++++ PAGE EXTRACT ++++

ISOTHERM "vs" ARB Fridge Efficency?`

So Cal Adventurer

Senior Member
Joined
Nov 7, 2017
Messages
368
Hey Guys and Gals

Anyone have real world comparisons of the 2?

Looking mainly for differences in efficiency... ie, is the ISOTHERM as efficient (or at least close) to the ARB

I currently have the ARB 65qt and with a group 31 and 200 watts of solar, i havent even shut it off in over a year! My truck isnt my daily, and all my trips are last minute, so its always fully stocked.

Do the ISOTHERMS in the newer FWC perform the same?

I know the specs are available, but i am looking for real world opions.

Norcold, Engel, and ARB all have close to the same specs, but perform very differently. I am guessing due to insulation differences?

Anyone?

Thanks
Kevin
 
I don't know spec differences but I do know real world usage of a traditional door fridge vs top loader and the door is awesome!!! So from a convenience only perspective the camper fridge is killer!
 
Pax2525 said:
I don't know spec differences but I do know real world usage of a traditional door fridge vs top loader and the door is awesome!!! So from a convenience only perspective the camper fridge is killer!
Thanks, i edited my post a little to clarify, its been a longggg day
 
I will admit that I have never used a top loader fridge but I do agree with the Senior Member in SoCal that a traditional door fridge has to be more convenient. I currently have a new Hawk with a large 130 liter ac/dc ISOTHERM running off two deep cycle 6 volt batteries plus a 160 watt rooftop solar panel. Although I've only had the camper a few months I have used it many times and always with a full fridge. My most recent trip was a week in Yosemite Valley and it worked flawlessly. I've read reports that a top loader maintains the cold temperature better. I believe that the convenience of a front door fridge and being able to just reach in and get what you need and close the door quickly vs the time it takes digging through a top loader, taking things out to get what you need and then having to put all the stuff back defeats any supposed advantage of the top loader as it relates to temperature maintenance. Just one happy unscientific FWC opinion.

++++ DATA EXCERPTS ++++

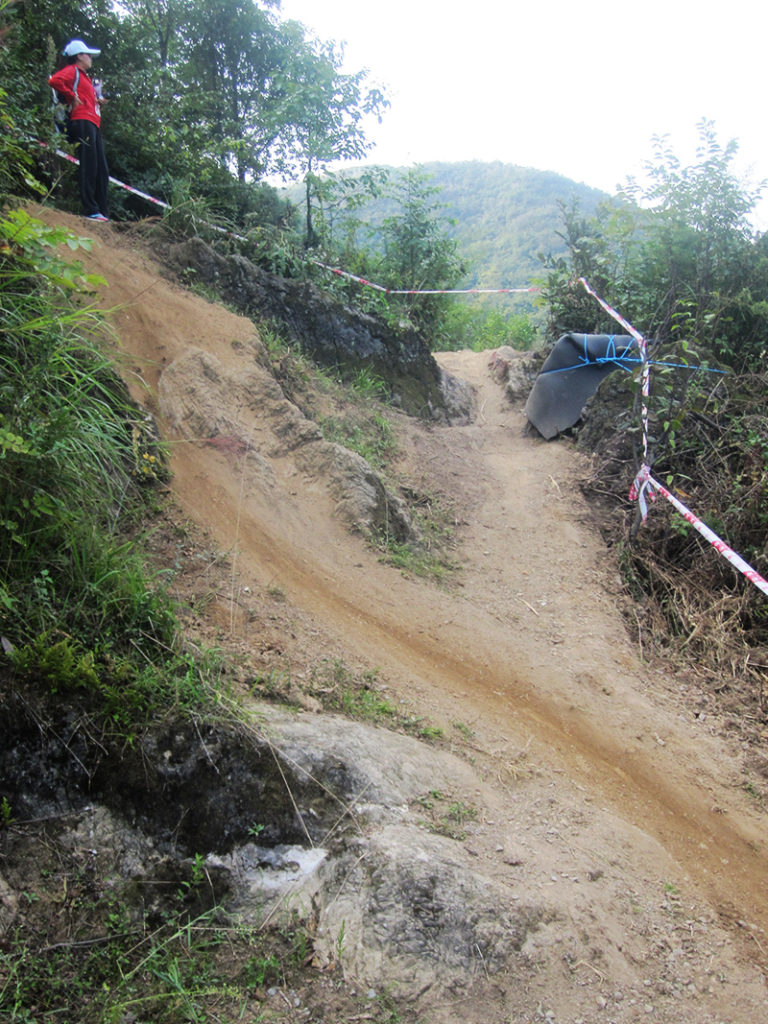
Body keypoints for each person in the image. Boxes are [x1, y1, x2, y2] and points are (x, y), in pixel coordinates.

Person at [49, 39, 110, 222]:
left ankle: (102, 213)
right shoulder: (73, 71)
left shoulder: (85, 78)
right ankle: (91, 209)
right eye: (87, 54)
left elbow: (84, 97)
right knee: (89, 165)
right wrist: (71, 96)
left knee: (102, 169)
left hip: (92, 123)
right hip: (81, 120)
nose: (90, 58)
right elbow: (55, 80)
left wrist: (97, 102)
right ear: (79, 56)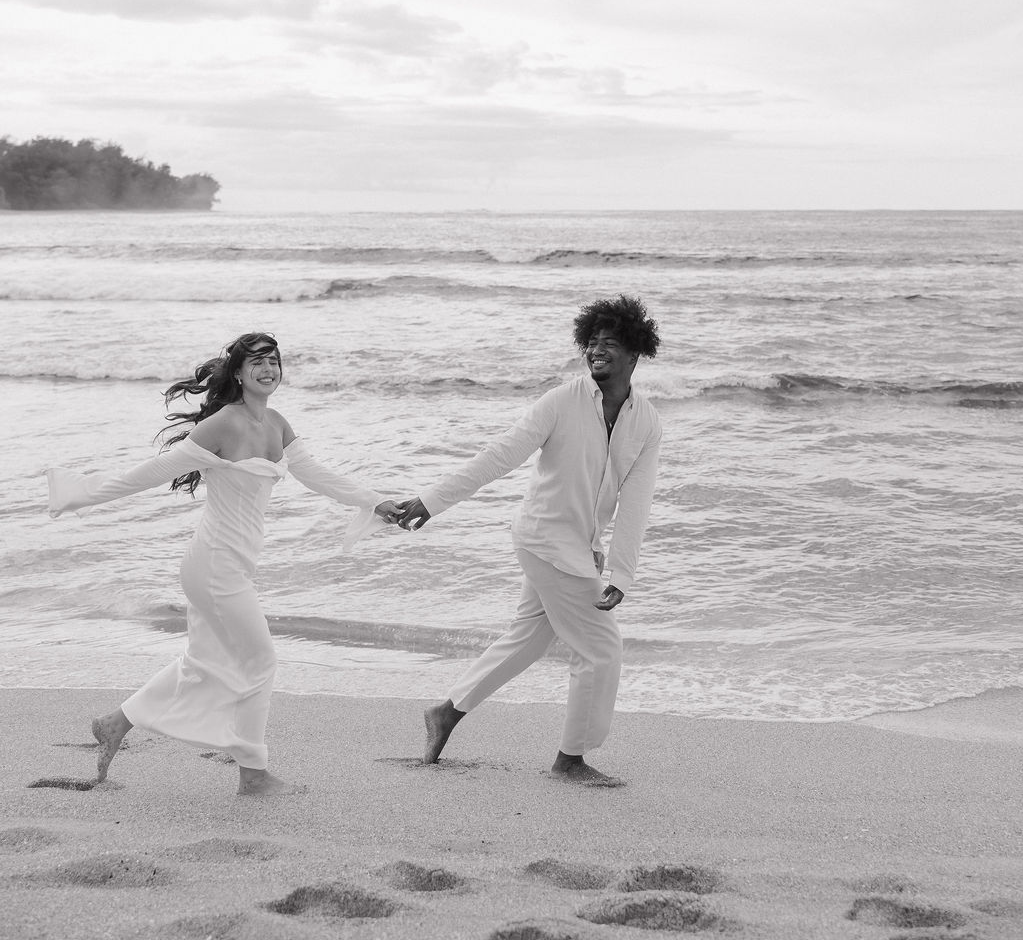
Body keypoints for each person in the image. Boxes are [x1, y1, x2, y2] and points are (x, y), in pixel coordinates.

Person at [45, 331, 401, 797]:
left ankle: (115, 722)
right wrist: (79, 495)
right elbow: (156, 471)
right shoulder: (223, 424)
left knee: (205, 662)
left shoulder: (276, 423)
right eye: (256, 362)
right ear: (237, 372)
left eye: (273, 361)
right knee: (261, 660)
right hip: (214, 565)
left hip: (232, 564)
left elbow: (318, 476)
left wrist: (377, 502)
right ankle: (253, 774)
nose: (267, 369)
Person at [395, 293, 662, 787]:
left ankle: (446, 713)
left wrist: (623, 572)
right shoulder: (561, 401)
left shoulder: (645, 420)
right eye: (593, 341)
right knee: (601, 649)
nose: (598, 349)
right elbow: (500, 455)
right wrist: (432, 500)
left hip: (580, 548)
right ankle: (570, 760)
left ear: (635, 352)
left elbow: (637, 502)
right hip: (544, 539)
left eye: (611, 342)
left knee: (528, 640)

++++
++++ DATA EXCERPTS ++++

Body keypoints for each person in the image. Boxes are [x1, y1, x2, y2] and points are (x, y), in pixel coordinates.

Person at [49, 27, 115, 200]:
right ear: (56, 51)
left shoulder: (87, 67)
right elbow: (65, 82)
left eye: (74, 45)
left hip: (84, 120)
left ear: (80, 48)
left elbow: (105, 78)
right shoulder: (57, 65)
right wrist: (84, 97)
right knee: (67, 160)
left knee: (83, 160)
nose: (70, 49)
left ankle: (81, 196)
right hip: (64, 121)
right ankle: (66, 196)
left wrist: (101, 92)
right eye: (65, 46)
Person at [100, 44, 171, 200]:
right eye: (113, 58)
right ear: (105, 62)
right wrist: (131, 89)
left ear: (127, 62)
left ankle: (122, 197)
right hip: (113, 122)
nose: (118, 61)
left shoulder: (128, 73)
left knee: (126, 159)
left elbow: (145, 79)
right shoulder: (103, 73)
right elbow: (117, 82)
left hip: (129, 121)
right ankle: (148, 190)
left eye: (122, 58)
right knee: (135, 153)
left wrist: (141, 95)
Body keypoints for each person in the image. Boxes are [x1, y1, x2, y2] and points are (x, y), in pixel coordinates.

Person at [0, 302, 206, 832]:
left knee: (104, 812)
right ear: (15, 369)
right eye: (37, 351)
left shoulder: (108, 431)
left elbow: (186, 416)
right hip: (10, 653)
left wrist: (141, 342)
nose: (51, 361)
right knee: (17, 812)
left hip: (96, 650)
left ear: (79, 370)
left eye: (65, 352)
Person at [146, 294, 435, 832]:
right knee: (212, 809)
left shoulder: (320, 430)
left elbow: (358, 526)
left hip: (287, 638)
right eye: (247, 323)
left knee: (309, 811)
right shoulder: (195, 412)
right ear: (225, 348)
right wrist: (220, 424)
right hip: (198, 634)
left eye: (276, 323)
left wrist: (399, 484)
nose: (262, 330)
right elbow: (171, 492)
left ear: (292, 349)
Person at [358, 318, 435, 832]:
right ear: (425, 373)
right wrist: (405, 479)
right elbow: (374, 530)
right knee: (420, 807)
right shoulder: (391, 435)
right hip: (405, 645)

++++
++++ DATA EXCERPTS ++++

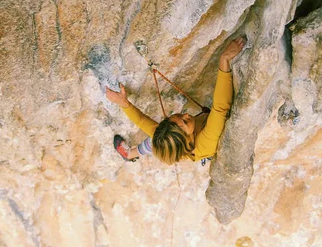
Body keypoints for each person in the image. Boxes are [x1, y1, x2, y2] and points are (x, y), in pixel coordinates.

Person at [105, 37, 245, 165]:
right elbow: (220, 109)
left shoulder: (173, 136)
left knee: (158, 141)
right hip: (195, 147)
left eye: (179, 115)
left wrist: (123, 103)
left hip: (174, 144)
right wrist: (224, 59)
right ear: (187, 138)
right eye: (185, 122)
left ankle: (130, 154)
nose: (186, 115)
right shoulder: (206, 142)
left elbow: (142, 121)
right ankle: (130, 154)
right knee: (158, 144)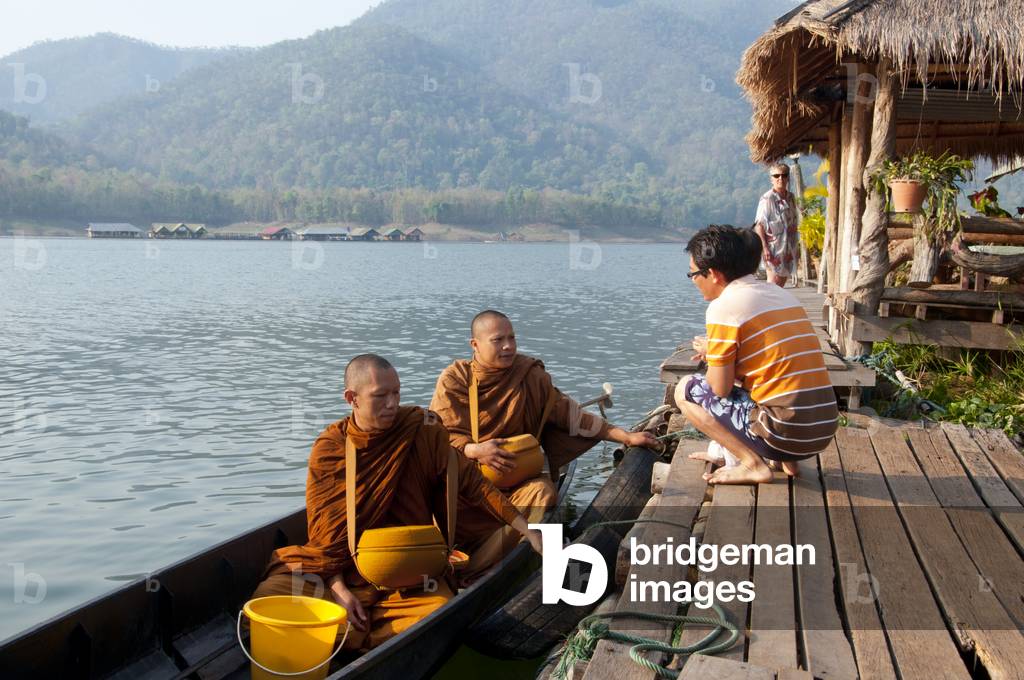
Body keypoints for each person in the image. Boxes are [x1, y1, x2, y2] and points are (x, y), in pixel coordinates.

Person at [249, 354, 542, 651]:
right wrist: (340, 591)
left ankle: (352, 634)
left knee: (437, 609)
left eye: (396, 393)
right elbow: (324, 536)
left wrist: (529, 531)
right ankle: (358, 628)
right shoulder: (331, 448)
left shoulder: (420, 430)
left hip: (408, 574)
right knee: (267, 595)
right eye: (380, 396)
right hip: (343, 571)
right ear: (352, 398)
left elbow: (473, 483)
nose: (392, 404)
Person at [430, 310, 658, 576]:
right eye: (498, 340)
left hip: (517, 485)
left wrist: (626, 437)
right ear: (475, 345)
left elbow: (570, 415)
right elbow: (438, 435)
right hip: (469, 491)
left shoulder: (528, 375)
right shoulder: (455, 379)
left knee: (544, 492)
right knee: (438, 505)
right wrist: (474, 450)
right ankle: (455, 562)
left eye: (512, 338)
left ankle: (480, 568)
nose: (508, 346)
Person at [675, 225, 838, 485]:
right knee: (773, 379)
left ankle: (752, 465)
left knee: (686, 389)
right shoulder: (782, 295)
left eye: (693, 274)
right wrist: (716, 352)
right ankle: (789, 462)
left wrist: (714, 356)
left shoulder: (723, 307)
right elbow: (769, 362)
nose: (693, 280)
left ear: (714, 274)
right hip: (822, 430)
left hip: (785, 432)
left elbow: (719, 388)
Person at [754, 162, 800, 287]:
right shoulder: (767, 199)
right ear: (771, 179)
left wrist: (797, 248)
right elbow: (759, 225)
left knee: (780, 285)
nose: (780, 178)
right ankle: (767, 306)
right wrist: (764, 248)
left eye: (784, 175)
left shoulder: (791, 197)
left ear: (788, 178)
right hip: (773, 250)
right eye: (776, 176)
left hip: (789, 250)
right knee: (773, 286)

++++

- [WHAT TO DO]:
1. Based on the fridge forum thread, decide whether each statement agrees with it, answering yes or no and quoting the words that settle it: (a) Kevin's ARB fridge is a 65-quart model. (b) The Hawk owner has used a top loader fridge. (c) The Hawk owner's rooftop solar panel is rated at 200 watts.
2. Carry the fridge forum thread forward from its last post.
The records have no connection to the fridge forum thread.

- [WRITTEN ANSWERS]:
1.
(a) Yes: "I currently have the ARB 65qt"
(b) No: "I will admit that I have never used a top loader fridge"
(c) No: "plus a 160 watt rooftop solar panel"

2.
We have an Isotherm 130 in our 2016 Grandby powered by two 6 volt Lifeline batteies and the 160 watt solar panel on top. We also have an ARB 50 qt in our Ruger Trailer powered by 2 12 volt 85 ah Costco flooded batteries and a 130 watt panel mounted on the trailer. We also have a 100 watt portable to use as needed. The Isotherm seems to work well, but looses a lot of cold when the door is opened. The freezer is relatively small, but keeps things frozen quite well. We sometimes find the freezer door opened up and things have fallen out when driving rough roads. We also have to defrost it occasionally.

We use the ARB set on 0 degrees as a dedicated freezer. The sensor is wrong by 7 degrees, so it is actually 7 degrees rather than zero. When I use it in my VW Van, I set it on 28 degrees which give me 35 actual degrees to use it as a refridgerator.
We also have a Honda 2000i generator which we rarely use, especially in Baja, but we used it a lot in Alaska this summer as we had a lot of rain and cloudy skies.
 
The amount of heat and energy lost opening a refrigerator door is minimal compared to the energy required to cool a warm can or bottle that is put into the refrigerator.

Consider that all the cold items in the refrigerator have much more thermal mass than the little bit of cold air that spills out. Those cold items will stay cold and will keep the interior cold even after the door has been opened and once the door is closed the interior air temp of the refrigerator will recover quickly. The fuller the refrigerator is the better this works.

My advice is to decide on a door or lid configuration based on the convenience not some notion of energy loss.

Regards,

Craig
 
So I don't want to hijack this thread but is the current Isotherm that much better/more energy efficient than the largest Dometic (was it 130 liter too) that FWC was using back in 2015?
 
rollinrollinrollin said:
I will admit that I have never used a top loader fridge but I do agree with the Senior Member in SoCal that a traditional door fridge has to be more convenient. I currently have a new Hawk with a large 130 liter ac/dc ISOTHERM running off two deep cycle 6 volt batteries plus a 160 watt rooftop solar panel. Although I've only had the camper a few months I have used it many times and always with a full fridge. My most recent trip was a week in Yosemite Valley and it worked flawlessly. I've read reports that a top loader maintains the cold temperature better. I believe that the convenience of a front door fridge and being able to just reach in and get what you need and close the door quickly vs the time it takes digging through a top loader, taking things out to get what you need and then having to put all the stuff back defeats any supposed advantage of the top loader as it relates to temperature maintenance. Just one happy unscientific FWC opinion.
Perfect! Thanks!

Curious.. why 2 6v instead of 2 12v?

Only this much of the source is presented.